→ **PROBLEM REQUIREMENTS**
Transcribe everything in the records exactly. Skip the images.

□ □ □

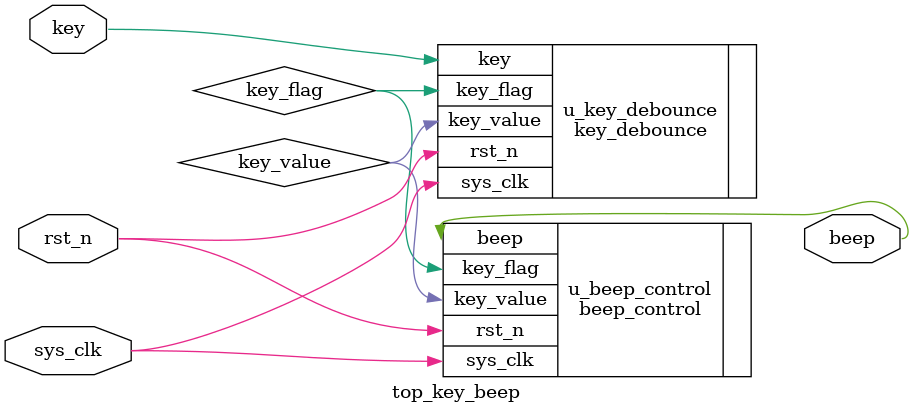
<source format=v>
module top_key_beep(
	input 		   sys_clk,
	input          rst_n,
	
	input 			key,
	output  		   beep
);

wire key_value;
wire key_flag;

key_debounce u_key_debounce(
	.sys_clk			(sys_clk),
	.rst_n			(rst_n),
			
	.key				(key),
	.key_value		(key_value),
	.key_flag		(key_flag)	
);

beep_control u_beep_control(
	.sys_clk			(sys_clk),
	.rst_n			(rst_n),
	
	.key_flag		(key_flag),
	.key_value		(key_value),
	.beep				(beep)
);

endmodule

</source>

□ □ □

→ **RESULT**
<source format=v>
module top_key_beep(
	input 		   sys_clk,
	input          rst_n,
	
	input 			key,
	output  		   beep
);

wire key_value;
wire key_flag;

key_debounce u_key_debounce(
	.sys_clk			(sys_clk),
	.rst_n			(rst_n),
			
	.key				(key),
	.key_value		(key_value),
	.key_flag		(key_flag)	
);

beep_control u_beep_control(
	.sys_clk			(sys_clk),
	.rst_n			(rst_n),
	
	.key_flag		(key_flag),
	.key_value		(key_value),
	.beep				(beep)
);

endmodule

</source>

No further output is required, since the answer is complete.